[Start of PROVIDED ENTRIES]

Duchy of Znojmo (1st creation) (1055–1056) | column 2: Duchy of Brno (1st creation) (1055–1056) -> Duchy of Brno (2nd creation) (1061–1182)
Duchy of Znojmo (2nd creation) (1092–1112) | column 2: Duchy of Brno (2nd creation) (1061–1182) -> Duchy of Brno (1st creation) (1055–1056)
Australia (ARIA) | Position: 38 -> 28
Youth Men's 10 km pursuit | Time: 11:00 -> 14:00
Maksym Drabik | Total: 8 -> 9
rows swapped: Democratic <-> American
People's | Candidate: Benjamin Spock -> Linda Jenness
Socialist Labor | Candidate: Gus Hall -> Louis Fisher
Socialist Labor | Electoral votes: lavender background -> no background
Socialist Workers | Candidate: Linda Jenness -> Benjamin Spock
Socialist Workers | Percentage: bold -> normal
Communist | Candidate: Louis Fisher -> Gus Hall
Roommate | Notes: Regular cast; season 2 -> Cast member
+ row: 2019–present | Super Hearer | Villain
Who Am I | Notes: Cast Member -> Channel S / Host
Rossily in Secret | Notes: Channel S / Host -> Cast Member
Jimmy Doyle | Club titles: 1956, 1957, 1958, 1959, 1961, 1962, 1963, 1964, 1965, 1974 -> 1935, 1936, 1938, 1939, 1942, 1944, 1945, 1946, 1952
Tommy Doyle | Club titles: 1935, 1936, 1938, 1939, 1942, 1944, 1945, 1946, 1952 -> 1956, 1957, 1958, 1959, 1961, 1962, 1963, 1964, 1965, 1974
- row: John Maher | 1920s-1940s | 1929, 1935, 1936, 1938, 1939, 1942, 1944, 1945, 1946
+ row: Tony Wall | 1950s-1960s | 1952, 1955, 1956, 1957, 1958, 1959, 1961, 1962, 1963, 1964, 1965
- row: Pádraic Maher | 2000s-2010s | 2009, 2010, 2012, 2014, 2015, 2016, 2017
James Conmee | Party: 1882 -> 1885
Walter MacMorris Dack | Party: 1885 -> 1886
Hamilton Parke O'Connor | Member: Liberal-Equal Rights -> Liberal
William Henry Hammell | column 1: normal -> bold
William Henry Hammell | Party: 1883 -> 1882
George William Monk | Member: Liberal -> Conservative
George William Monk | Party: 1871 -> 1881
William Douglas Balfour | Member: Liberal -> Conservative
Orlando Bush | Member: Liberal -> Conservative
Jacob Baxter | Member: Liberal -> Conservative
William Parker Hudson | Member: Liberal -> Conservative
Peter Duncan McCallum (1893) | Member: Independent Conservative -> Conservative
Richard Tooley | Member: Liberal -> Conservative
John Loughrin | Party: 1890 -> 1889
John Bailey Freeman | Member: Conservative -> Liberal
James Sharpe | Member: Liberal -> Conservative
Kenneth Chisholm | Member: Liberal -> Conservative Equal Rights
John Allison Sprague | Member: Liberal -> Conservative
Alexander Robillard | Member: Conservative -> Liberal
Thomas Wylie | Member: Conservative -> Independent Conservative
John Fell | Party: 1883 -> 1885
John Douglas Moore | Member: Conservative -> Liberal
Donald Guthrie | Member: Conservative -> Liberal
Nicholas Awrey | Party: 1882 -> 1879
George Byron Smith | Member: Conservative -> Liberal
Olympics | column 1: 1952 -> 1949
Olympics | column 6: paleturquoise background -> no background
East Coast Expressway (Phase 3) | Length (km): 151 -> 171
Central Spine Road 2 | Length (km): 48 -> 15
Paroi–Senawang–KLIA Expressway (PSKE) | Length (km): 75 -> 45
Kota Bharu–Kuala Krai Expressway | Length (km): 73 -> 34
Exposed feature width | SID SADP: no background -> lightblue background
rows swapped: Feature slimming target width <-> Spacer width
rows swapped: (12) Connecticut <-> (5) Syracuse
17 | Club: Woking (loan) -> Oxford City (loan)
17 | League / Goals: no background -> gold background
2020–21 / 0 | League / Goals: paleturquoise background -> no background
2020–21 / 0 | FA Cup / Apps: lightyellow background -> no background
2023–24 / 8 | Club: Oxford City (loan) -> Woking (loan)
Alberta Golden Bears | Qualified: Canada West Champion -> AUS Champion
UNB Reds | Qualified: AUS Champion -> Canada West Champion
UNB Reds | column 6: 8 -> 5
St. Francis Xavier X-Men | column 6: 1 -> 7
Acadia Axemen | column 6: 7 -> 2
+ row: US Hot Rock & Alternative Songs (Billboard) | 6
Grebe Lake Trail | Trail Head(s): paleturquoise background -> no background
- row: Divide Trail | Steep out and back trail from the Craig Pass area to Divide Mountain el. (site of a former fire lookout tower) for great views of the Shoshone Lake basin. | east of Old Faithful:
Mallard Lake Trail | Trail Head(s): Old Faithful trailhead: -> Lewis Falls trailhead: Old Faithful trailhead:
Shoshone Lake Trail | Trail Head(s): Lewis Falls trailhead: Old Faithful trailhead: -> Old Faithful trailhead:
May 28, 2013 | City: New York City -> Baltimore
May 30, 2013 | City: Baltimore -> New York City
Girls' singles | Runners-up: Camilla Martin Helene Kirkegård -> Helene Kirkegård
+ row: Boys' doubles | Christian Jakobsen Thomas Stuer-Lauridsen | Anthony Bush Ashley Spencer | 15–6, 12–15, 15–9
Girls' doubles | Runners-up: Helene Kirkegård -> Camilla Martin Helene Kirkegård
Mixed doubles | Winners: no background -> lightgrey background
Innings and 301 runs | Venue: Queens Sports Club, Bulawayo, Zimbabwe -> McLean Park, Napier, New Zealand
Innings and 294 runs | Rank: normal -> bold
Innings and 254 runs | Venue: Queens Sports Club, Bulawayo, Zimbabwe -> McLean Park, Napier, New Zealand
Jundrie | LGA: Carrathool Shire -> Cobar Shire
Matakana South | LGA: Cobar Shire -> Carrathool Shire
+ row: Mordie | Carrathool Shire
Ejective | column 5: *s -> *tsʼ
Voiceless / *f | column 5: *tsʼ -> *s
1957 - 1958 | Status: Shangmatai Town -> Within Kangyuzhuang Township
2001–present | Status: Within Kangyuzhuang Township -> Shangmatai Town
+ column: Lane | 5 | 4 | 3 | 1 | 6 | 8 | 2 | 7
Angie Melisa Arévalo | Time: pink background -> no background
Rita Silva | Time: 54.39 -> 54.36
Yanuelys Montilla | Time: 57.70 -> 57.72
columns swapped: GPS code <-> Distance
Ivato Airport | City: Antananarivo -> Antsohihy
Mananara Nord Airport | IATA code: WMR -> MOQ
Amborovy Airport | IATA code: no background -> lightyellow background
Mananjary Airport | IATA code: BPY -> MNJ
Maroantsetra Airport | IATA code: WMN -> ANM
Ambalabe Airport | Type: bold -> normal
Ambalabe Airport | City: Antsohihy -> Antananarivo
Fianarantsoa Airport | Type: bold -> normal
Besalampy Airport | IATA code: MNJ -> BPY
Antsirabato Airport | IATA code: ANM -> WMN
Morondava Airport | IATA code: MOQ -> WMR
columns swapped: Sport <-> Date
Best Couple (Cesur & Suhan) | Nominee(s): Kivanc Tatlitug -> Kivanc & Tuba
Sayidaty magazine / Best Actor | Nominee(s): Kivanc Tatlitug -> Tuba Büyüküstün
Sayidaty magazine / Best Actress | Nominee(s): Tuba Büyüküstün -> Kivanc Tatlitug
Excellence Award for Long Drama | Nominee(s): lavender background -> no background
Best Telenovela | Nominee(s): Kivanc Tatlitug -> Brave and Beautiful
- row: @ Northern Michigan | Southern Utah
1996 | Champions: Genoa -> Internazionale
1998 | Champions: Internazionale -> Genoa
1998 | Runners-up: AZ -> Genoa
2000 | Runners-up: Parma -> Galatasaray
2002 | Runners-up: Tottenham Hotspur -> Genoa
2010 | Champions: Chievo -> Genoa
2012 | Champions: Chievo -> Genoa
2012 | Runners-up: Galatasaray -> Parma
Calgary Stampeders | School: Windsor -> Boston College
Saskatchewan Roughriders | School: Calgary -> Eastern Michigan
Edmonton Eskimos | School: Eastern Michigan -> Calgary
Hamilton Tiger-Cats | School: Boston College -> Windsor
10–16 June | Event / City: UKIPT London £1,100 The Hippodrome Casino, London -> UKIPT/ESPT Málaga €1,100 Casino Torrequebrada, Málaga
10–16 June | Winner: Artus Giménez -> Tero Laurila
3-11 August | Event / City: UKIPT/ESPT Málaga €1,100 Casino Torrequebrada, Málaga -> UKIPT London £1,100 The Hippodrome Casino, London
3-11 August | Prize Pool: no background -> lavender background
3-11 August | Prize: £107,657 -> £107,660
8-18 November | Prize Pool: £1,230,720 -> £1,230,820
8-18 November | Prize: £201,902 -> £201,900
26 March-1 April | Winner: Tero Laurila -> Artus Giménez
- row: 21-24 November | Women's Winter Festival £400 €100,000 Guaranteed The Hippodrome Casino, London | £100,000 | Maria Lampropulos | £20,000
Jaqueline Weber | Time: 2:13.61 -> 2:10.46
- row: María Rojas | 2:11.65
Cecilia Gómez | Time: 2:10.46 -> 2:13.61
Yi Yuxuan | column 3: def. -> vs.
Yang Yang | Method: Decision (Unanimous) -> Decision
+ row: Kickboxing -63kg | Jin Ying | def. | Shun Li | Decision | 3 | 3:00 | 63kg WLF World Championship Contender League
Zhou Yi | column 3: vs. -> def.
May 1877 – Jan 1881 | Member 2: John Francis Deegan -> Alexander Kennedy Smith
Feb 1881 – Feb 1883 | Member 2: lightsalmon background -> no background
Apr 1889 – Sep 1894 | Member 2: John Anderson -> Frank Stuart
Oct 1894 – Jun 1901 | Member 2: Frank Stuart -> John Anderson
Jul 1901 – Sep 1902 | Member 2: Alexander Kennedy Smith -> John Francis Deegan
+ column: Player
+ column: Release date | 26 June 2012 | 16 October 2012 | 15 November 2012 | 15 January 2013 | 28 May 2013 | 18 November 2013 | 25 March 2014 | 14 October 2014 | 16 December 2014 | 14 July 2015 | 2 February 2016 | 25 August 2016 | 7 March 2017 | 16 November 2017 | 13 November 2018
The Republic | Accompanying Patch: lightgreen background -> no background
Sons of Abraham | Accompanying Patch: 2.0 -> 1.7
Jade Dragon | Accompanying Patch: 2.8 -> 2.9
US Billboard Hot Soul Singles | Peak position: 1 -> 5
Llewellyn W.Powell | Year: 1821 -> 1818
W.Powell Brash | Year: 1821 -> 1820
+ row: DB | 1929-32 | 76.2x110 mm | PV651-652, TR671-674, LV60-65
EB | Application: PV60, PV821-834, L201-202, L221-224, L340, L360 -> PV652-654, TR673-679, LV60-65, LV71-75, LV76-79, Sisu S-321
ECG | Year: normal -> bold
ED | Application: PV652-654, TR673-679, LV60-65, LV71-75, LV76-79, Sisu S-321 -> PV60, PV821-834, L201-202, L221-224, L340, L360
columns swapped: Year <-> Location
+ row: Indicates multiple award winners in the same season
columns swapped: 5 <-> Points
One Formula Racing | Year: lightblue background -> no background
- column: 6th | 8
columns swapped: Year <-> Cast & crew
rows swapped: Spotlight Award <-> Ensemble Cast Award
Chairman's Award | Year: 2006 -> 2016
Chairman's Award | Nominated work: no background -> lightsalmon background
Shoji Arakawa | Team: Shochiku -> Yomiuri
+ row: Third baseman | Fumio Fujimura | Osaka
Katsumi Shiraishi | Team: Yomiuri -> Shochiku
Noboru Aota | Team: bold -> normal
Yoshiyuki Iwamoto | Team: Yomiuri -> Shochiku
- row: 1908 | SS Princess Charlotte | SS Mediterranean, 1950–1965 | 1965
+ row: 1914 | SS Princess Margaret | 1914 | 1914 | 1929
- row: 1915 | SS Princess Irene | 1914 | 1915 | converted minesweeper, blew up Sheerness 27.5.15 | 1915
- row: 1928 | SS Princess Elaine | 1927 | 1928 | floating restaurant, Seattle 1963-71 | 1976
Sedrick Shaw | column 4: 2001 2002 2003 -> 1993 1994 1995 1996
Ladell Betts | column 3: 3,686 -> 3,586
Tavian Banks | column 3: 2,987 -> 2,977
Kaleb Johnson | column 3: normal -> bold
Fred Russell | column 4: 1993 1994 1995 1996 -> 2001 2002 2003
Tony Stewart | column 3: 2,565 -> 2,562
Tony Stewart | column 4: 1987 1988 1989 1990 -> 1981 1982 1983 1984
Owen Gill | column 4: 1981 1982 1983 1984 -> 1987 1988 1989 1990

[End of PROVIDED ENTRIES]

(GOAL): Write out the records word for word, starting at the first line and ending at the line containing "Duchy of Znojmo (2nd", with both of those lines included.

(RESULT BELOW):
Duchy of Znojmo (1st creation) (1055–1056) | column 2: Duchy of Brno (1st creation) (1055–1056) -> Duchy of Brno (2nd creation) (1061–1182)
Duchy of Znojmo (2nd creation) (1092–1112) | column 2: Duchy of Brno (2nd creation) (1061–1182) -> Duchy of Brno (1st creation) (1055–1056)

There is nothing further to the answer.